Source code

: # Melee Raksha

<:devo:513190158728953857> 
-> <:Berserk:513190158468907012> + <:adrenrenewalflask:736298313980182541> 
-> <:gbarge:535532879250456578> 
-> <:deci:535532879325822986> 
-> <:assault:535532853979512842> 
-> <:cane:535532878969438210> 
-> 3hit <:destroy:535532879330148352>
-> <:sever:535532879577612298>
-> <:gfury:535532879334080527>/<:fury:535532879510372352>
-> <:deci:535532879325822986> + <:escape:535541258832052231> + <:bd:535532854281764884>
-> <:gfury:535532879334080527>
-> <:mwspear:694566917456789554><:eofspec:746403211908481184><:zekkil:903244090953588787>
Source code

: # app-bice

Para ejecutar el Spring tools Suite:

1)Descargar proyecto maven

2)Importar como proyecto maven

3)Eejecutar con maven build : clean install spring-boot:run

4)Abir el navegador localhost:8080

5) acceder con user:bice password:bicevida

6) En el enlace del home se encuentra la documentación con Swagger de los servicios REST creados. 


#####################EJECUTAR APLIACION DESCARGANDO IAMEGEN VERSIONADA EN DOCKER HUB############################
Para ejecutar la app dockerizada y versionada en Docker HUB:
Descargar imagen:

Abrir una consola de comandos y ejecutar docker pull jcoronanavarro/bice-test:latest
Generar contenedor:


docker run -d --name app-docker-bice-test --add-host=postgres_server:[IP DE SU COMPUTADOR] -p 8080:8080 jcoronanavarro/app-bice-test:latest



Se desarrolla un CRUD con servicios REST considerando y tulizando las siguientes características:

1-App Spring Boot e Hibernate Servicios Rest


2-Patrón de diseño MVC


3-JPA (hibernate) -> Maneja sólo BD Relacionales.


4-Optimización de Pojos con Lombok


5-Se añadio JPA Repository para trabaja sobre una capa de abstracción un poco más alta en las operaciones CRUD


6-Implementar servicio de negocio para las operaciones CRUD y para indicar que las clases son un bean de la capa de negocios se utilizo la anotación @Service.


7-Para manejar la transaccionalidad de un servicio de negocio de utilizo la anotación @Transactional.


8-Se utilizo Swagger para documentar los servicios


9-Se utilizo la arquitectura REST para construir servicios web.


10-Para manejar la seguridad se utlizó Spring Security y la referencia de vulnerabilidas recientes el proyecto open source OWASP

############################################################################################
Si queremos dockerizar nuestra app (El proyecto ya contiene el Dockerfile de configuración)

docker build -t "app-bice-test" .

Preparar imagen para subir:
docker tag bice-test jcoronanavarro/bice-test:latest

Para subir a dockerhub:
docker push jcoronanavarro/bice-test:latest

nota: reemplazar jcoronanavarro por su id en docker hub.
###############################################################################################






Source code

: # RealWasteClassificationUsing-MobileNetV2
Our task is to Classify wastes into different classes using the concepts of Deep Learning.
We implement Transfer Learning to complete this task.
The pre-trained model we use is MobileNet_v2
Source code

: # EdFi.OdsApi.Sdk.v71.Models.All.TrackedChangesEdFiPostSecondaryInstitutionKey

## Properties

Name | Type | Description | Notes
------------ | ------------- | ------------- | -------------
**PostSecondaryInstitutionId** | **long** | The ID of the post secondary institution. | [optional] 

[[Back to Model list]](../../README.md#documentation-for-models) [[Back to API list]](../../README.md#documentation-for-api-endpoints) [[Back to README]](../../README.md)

::::::::

• **TASK**
Pull out every line above that contains the word "Learning", matching case exactly.

• **RESULT**
Our task is to Classify wastes into different classes using the concepts of Deep Learning.
We implement Transfer Learning to complete this task.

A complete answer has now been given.